A veces nos deteníamos a comprar un helado o un pastel, o a tomar un café o una limonada. A veces simplemente nos dirigíamos al parque donde hablábamos por horas sobre miles de cosas. Sobre su madre, sobre sus abuelos, sobre las cosas que le pasaban en el colegio, sobre sus compañeros, sobre lo que le daba miedo, sobre lo que la divertía, sobre qué exactamente implicaba ser grande. A veces me preguntaba sobre el mundo, sobre las personas que conocía o había conocido, sobre los libros que leía, sobre lo que enseñaba en las clases, sobre el universo y la arena de la playa. Su curiosidad no tenía límites, mi paciencia a veces sí.
Cuando se sentía cansada o amenazaba con llover o ya estaba cayendo la noche, nos parábamos de la banca, le agarraba nuevamente la mano y caminábamos a casa. Durante el recorrido casi no hablaba, como si meditara sobre todo lo visto, dicho y oído, como si poco a poco se estuviera formando una opinión propia, su peculiar manera de tocar, ver, oír y decir el mundo.
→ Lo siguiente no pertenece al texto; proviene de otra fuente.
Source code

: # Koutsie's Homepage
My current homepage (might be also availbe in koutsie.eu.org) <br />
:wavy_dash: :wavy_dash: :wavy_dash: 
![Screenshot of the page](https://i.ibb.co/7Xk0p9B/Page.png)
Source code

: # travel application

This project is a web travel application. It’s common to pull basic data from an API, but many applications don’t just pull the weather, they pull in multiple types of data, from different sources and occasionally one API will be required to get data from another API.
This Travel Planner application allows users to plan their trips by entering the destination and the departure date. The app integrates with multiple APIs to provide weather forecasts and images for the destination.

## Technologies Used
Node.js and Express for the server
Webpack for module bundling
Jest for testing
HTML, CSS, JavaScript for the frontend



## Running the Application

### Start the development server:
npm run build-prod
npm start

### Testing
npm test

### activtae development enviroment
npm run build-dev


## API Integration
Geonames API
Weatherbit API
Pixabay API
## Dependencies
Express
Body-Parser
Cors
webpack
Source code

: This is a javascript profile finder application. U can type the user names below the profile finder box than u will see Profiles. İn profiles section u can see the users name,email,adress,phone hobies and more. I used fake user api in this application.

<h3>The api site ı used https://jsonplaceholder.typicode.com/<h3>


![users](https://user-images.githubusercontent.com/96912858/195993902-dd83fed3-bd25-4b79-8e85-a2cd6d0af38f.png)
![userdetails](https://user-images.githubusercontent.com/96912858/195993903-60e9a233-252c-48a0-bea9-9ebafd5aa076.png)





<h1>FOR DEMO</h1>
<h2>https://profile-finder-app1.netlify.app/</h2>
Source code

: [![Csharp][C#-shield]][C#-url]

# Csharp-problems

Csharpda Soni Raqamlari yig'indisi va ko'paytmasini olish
Ya en casa, a veces cocinaba yo la cena pero otras veces ella se negaba e insistía obstinadamente en prepararse algo por sí misma, aunque fuera un simple pan con jamón y queso. Le decía que tenía que alimentarse mejor, pero costaba que diera su brazo a torcer y como a mí me parecía que era señal de una independencia incipiente, la dejaba prepararse lo que quisiera.
A veces, después de comer, veíamos una película juntos o ella leía algún libro mientras yo también leí. Otras veces se ponía a pintar o a jugar con los simples objetos que la entretenían. O simplemente se sentaba en el balcón mientras yo me preguntaba en qué podía estar pensando.
A eso de las diez de la noche, cuando después de una hora de luchar contra el sueño tenía que finalmente admitir que ya no podía más, me daba un beso y me decía buenas noches. Yo la acompañaba a su cuarto y me echaba con ella a leerle un cuento o contarle una historia, o simplemente a verla mientras se quedaba dormida. Cuando al fin lo hacía le daba un beso en la frente, me paraba tratando de hacer el menor ruido posible y me iba a sentar al sofá de la sala —a veces con un té, a veces con una copa de vino— a imaginar cómo será mi pequeña gigante cuando crezca.
Bien lo decía Bolaño: "Mi única patria son mis dos hijos, Lautaro y Alexandra. Y tal vez, pero en segundo plano, algunos instantes, algunas calles, algunos rostros o escenas o libros que están dentro de mí y que algún día olvidaré, que es lo mejor que uno puede hacer con la Patria".